Several limitations must be considered when evaluating our study. First, the HC population was recruited amongst blood donors from the Blood Bank at Rigshospitalet, Copenhagen. This population may be selected for persons healthier than the general population in Denmark (Golding et al. 2013). Second, the sample size of the UR group was modest, so interpretation of our findings in UR should be made with caution. Third, our measure of alcohol the preceding month prior to inclusion may not be representative in patients with BD, as many patients have had a substantial overuse of alcohol preceding initiation of treatment at The Clinic of Affective Disorders, where they at the first visit were recommended alcohol abstinence for 4–12 weeks. As a result, we decided to not adjust for alcohol. Fourth, self-reported physical activity tends to be overreported and the IPAQ has in the last years been under scrutiny for not obtaining the required validity when comparing to objective measures of activity (Lee et al. 2011). However, we would expect this influencing all three groups; hence, the actual level of activity may be lower for all participants. Fifth, the PSQI does not include oversleeping, even though there are ongoing discussions as to whether it can be detrimental (Cappuccio et al. 2010; Gallicchio and Kalesan 2009; Kurina et al. 2013).
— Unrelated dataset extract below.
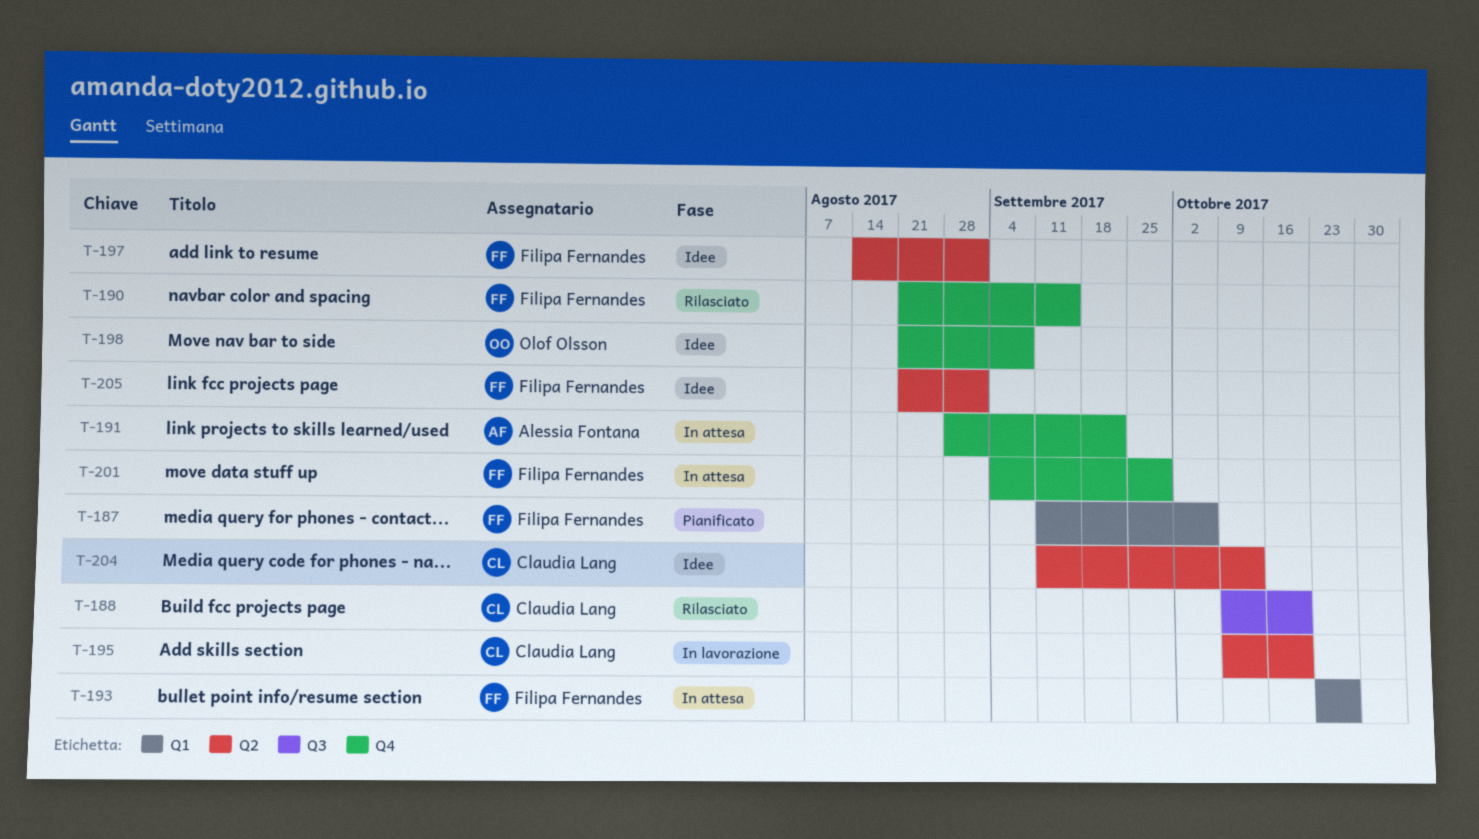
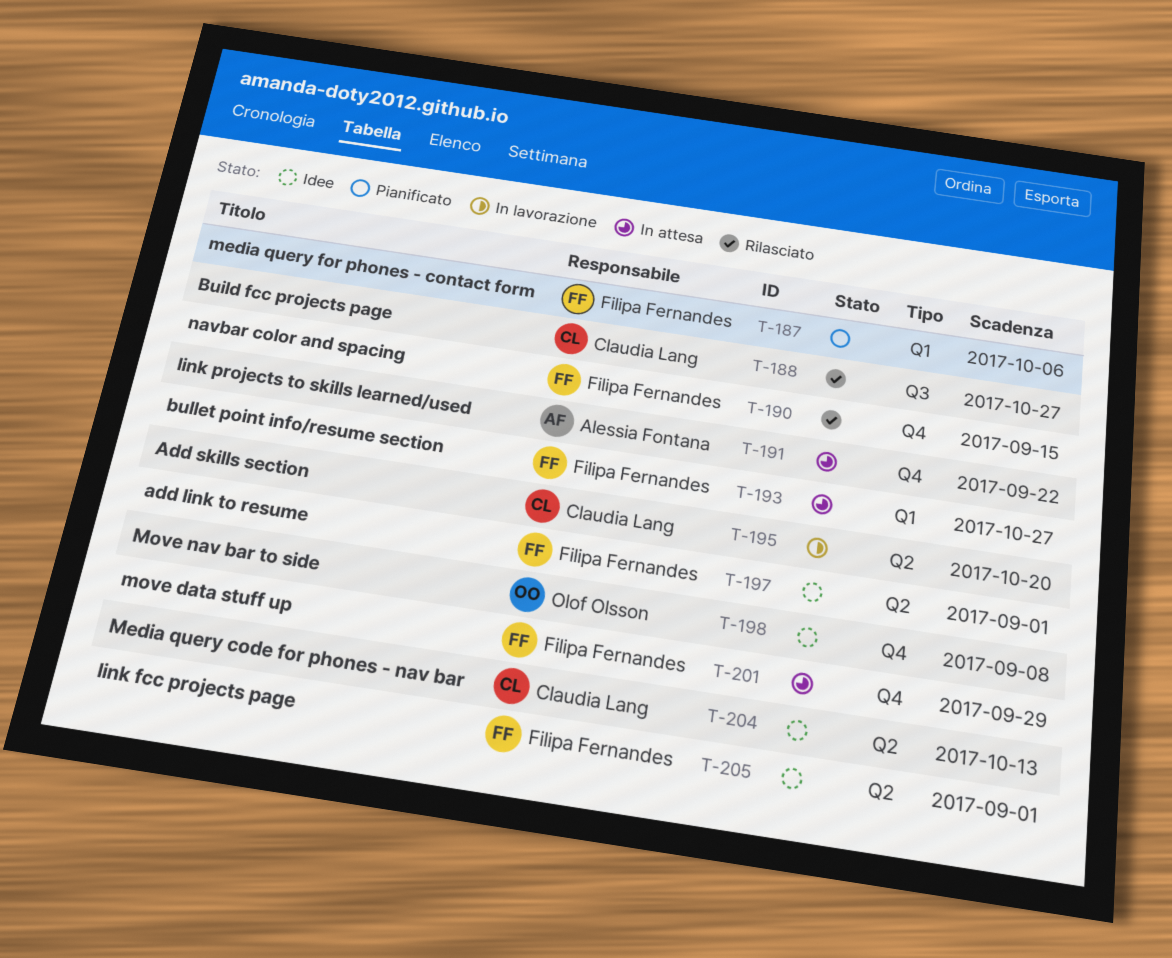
T-188, due: Oct 20 -> Oct 27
Sixth, the cross-sectional nature of the design does not allow for studying possible temporal associations between the variables and the self-reported assessment rely on one time point, only. Finally, the present results are based on self-reported sleep questionnaires and not objectively measured sleep patterns, e.g. using telemonitoring devices which is recommended in future studies.

Conclusion

Patients with BD in full or partial remission reported more sleep disturbances and less moderate and vigorous physical activity than their UR and HC. The sleep disturbances and lower activity levels were associated with subsyndromal affective symptoms pointing towards the clinical importance of obtaining full remission in BD. The unaffected first-degree relatives reported sleep latency problems which may possibly be a risk marker of BD and they also used more time on moderate to vigorous physical activity. In the ongoing longitudinal BIO study, we will obtain further knowledge about sleep disturbances and patterns of physical activity preceding BD.